If you aren't predicting enjoyment, and you are avoiding doing something
(procrastinating), you are probably predicting something bad happening as a
result of doing or not doing it, which you force yourself past fighting every
time.

What am I talking about when I say 'predicting'? Feelings. How you feel about
it. Do some role playing imagination for:

\- If I don't start this now, how do I feel? \- If I never get this done, how
do I feel? \- If I do work on it now, how do I feel? \- If I do finish this,
how do I feel?

(that is, deliberately imagine yourself in each of the situations as if it was
really happening, and pay attention to what your brain feeds back to you as
you do so by way of noticing how the imagination-model makes you feel).

Compare between something that you don't procrastinate on, and something that
you do.
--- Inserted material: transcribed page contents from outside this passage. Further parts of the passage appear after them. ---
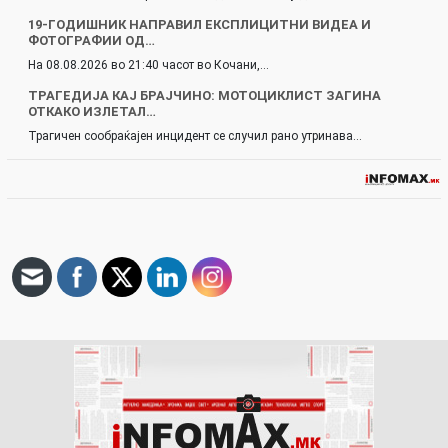
19-ГОДИШНИК НАПРАВИЛ ЕКСПЛИЦИТНИ ВИДЕА И
ФОТОГРАФИИ ОД…
На 08.08.2026 во 21:40 часот во Кочани,…
ТРАГЕДИЈА КАЈ БРАЈЧИНО: МОТОЦИКЛИСТ ЗАГИНА
ОТКАКО ИЗЛЕТАЛ…
Трагичен сообраќајен инцидент се случил рано утринава…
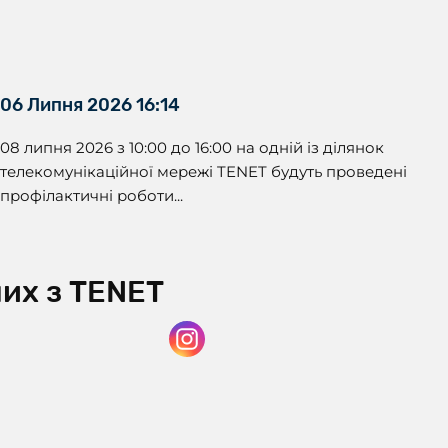
06 Липня 2026 16:14
08 липня 2026 з 10:00 до 16:00 на одній із ділянок
телекомунікаційної мережі TENET будуть проведені
профілактичні роботи...
нних з TENET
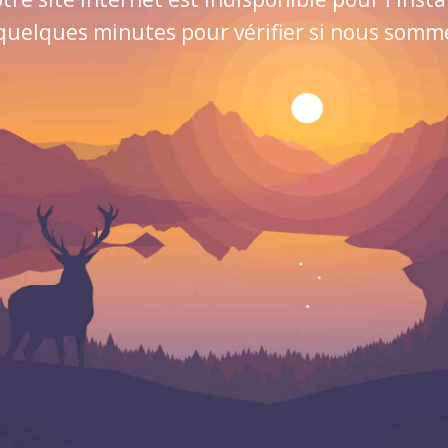
quelques minutes pour vérifier si nous sommes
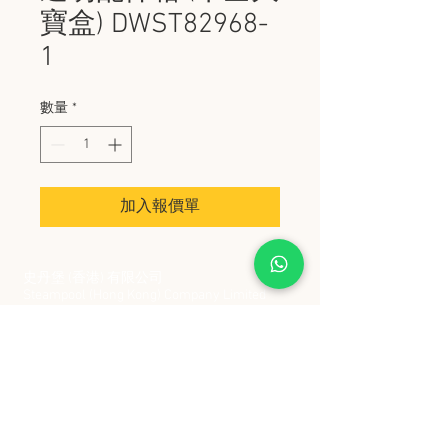
寶盒) DWST82968-
1
數量
*
加入報價單
史丹堡 (香港) 有限公司
Steampool (Hong Kong) Company Limited
電話 Tel:
2342 8129
​傳真 Fax:
2342 8449
地址 Address: 九龍觀塘創業街 2 號美亞工業
大廈 5 樓 C 室
Flat 5C, Meyer Industrial Building, 2 Chong Yip
Street, Kwun Tong, Kowloon, Hong Kong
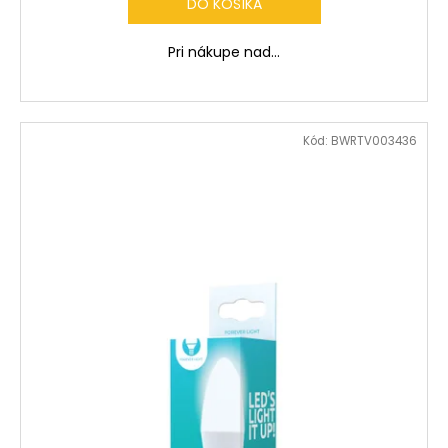
DO KOŠÍKA
Pri nákupe nad...
Kód:
BWRTV003436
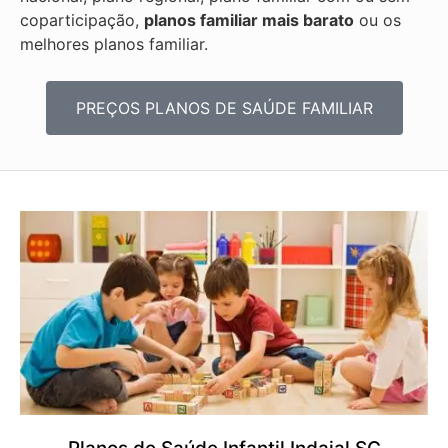
coparticipação,
planos familiar mais barato
ou os
melhores planos familiar.
PREÇOS PLANOS DE SAÚDE FAMILIAR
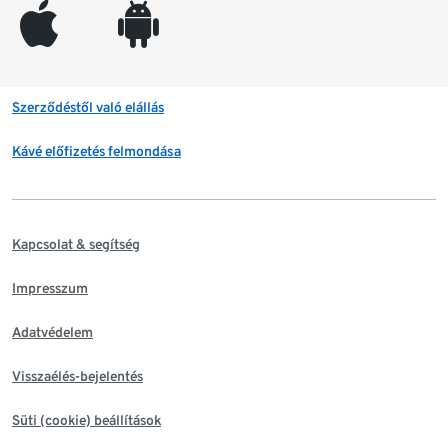
appleinc
android
Szerződéstől való elállás
Kávé előfizetés felmondása
Kapcsolat & segítség
Impresszum
Adatvédelem
Visszaélés-bejelentés
Süti (cookie) beállítások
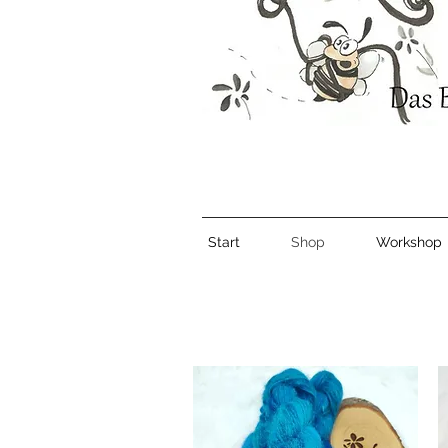
Start
Shop
Workshop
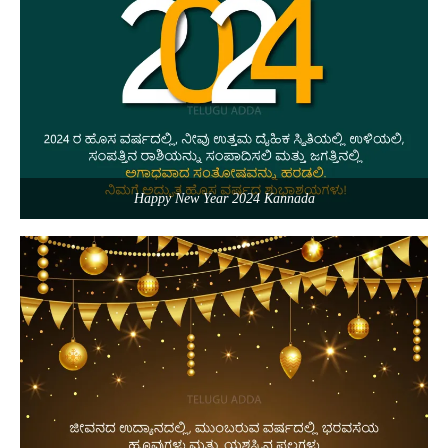
Happy New Year 2024 Kannada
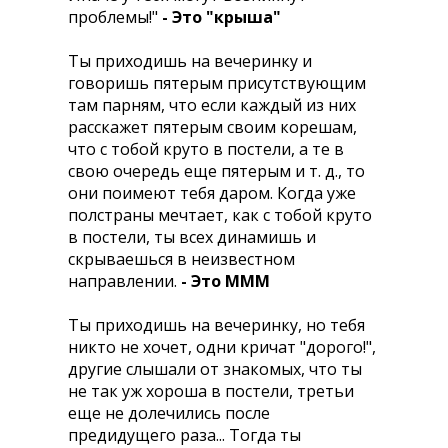
проблемы!"
- Это "крыша"
Ты приходишь на вечеринку и
говоришь пятерым присутствующим
там парням, что если каждый из них
расскажет пятерым своим корешам,
что с тобой круто в постели, а те в
свою очередь еще пятерым и т. д., то
они поимеют тебя даром. Когда уже
полстраны мечтает, как с тобой круто
в постели, ты всех динамишь и
скрываешься в неизвестном
направлении.
- Это МММ
Ты приходишь на вечеринку, но тебя
никто не хочет, одни кричат "дорого!",
другие слышали от знакомых, что ты
не так уж хороша в постели, третьи
еще не долечились после
предидущего раза... Тогда ты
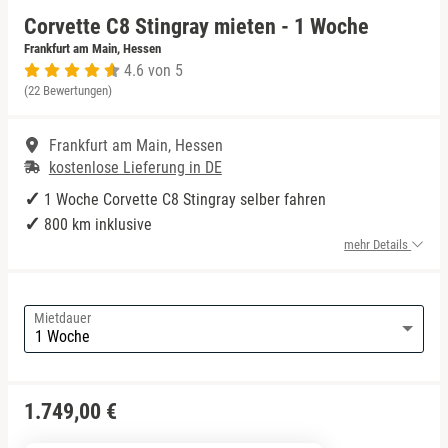
Corvette C8 Stingray mieten - 1 Woche
Niedersachsen
Porsche mieten
Frankfurt am Main, Hessen
4.6 von 5
(22 Bewertungen)
NRW
Frankfurt am Main, Hessen
Rheinland-Pfalz
kostenlose Lieferung in DE
Saarland
1 Woche Corvette C8 Stingray selber fahren
800 km inklusive
mehr Details
Sachsen
Sachsen-Anhalt
Mietdauer
Schleswig-Holstein
Thüringen
1.749,00 €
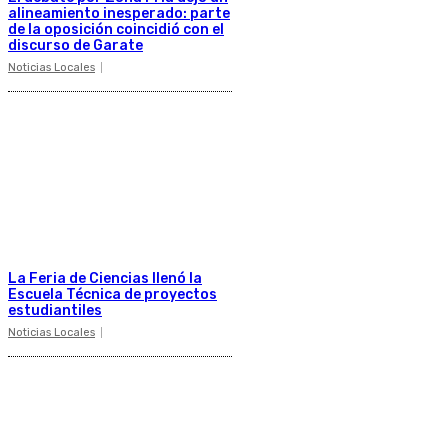
alineamiento inesperado: parte
de la oposición coincidió con el
discurso de Garate
Noticias Locales
La Feria de Ciencias llenó la
Escuela Técnica de proyectos
estudiantiles
Noticias Locales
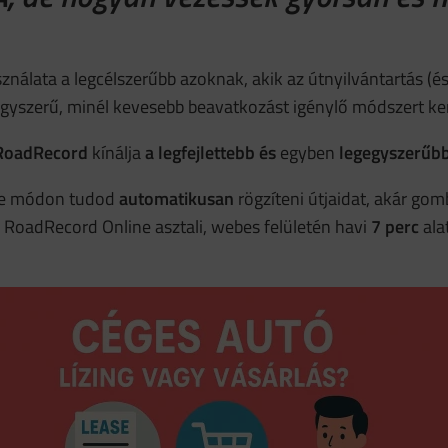
ználata a legcélszerűbb azoknak, akik az útnyilvántartás (é
 egyszerű, minél kevesebb beavatkozást igénylő módszert ke
RoadRecord
kínálja
a legfejlettebb és
egyben
legegyszerűb
éle módon tudod
automatikusan
rögzíteni útjaidat, akár go
 a RoadRecord Online asztali, webes felületén havi
7 perc
ala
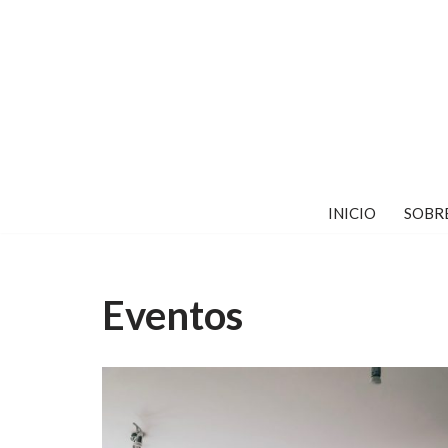
Saltar
al
contenido
INICIO
SOBR
Eventos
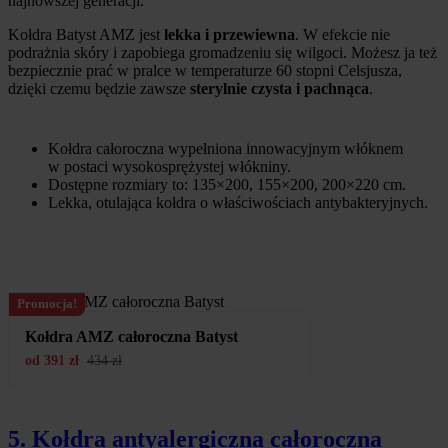
najnowszej generacji.
Kołdra Batyst AMZ jest
lekka i przewiewna
. W efekcie nie
podrażnia skóry i zapobiega gromadzeniu się wilgoci. Możesz ja też
bezpiecznie prać w pralce w temperaturze 60 stopni Celsjusza,
dzięki czemu będzie zawsze
sterylnie czysta i pachnąca
.
Kołdra całoroczna wypełniona innowacyjnym włóknem
w postaci wysokosprężystej włókniny.
Dostępne rozmiary to: 135×200, 155×200, 200×220 cm.
Lekka, otulająca kołdra o właściwościach antybakteryjnych.
Promocja!
Kołdra AMZ całoroczna Batyst
od
391
zł
434
zł
5. Kołdra antyalergiczna całoroczna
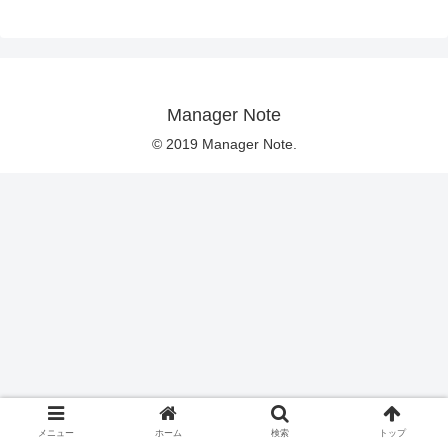
Manager Note
© 2019 Manager Note.
メニュー
ホーム
検索
トップ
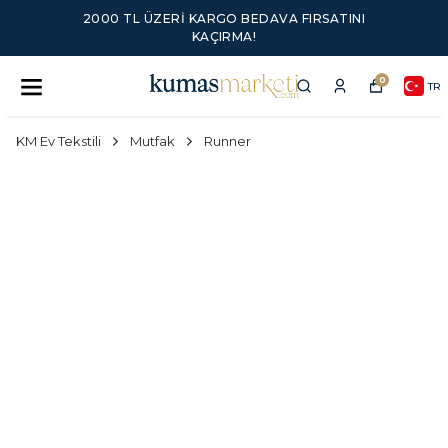
2000 TL ÜZERI KARGO BEDAVA FIRSATINI
KAÇIRMA!
0
TR
KM Ev Tekstili
Mutfak
Runner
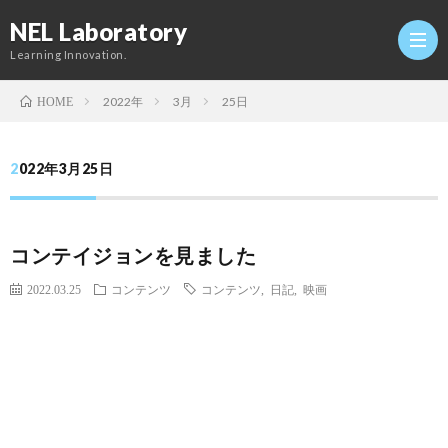
NEL Laboratory
Learning Innovation.
2022年
3月
25日
HOME
Hom
2022年3月25日
研
コンテイジョンを見ました
究
Profi
2022.03.25
コンテンツ
コンテンツ
,
日記
,
映画
室
Twitt
Conta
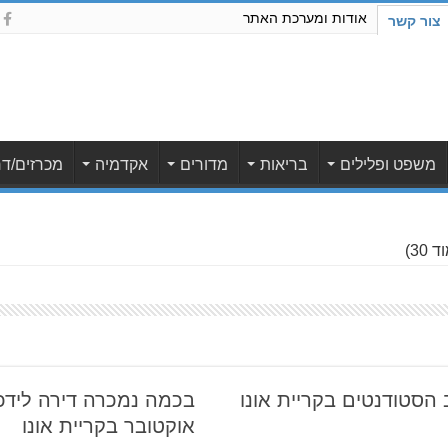
אודות ומערכת האתר
צור קשר
משפט ופלילים
בריאות
מדורים
אקדמיה
מכרזים/דר
 30)
 בקרב הסטודנטים בקריית אונו
בכמה נמכרה דירה לידכ
אוקטובר בקריית אונו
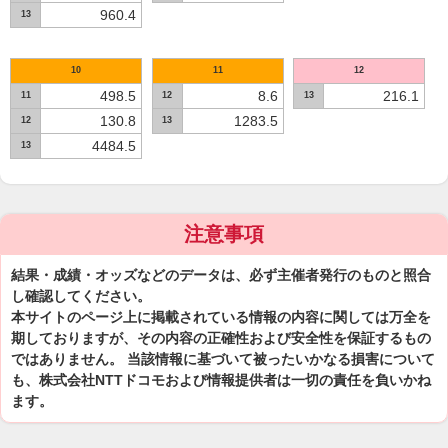
960.4
13
10
11
12
498.5
8.6
216.1
11
12
13
130.8
1283.5
12
13
4484.5
13
注意事項
結果・成績・オッズなどのデータは、必ず主催者発行のものと照合
し確認してください。
本サイトのページ上に掲載されている情報の内容に関しては万全を
期しておりますが、その内容の正確性および安全性を保証するもの
ではありません。 当該情報に基づいて被ったいかなる損害について
も、株式会社NTTドコモおよび情報提供者は一切の責任を負いかね
ます。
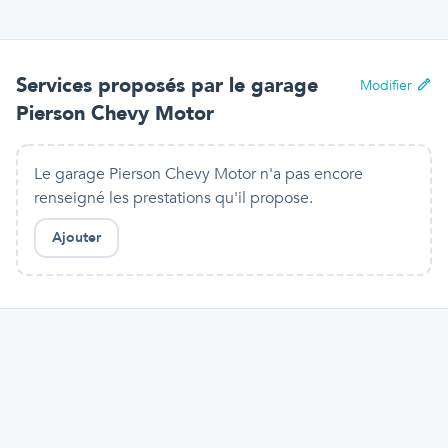
Services proposés par
le garage
Modifier
Pierson Chevy Motor
Le garage Pierson Chevy Motor n'a pas encore
renseigné les prestations qu'il propose.
Ajouter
I'm guessing for something you easily do it will go "if I don't do it,
no big deal, if I do, pride and happiness", and for something you
procrastinate on it will be "if I don't do it, oh no I feel ashamed, and if I
do, just another trudging turn of the grindstone".

Can I justify this from your post? Maybe:

 _The things I really care about are things that I want to be perfect, so I
put off doing them. Pretty soon, I’ve turned a small, simple task into a huge
project and the burden of accomplishing it is just too large, so I put it off.
Do I really care about this redesign? Yeah, I care way too much about it._

Ask yourself what it is that you care about, specifically. It's not really the
redesign itself, is it? The "burden". People don't describe things they enjoy
doing and look forward to as a burden, they describe onerous
miserable/unpleasant but obligatory tasks as burdens.

You beat yourself up with Fort Knox lockdowns, mental discipline and framing
it as something you will have to "fight forever" and then write a blog post
about how to change yourself so you stop procrastinating by keeping yourself
the same and changing the world around you - as if that actually could work.
As if having an egg timer near you is the change that stops you
procrastinating. As if changing your watch is the fix for bubblesort being too
slow.

NB, I'm procrastinating by writing this instead of working, but don't dismiss
this because of my failings, only dismiss it if it's not useful.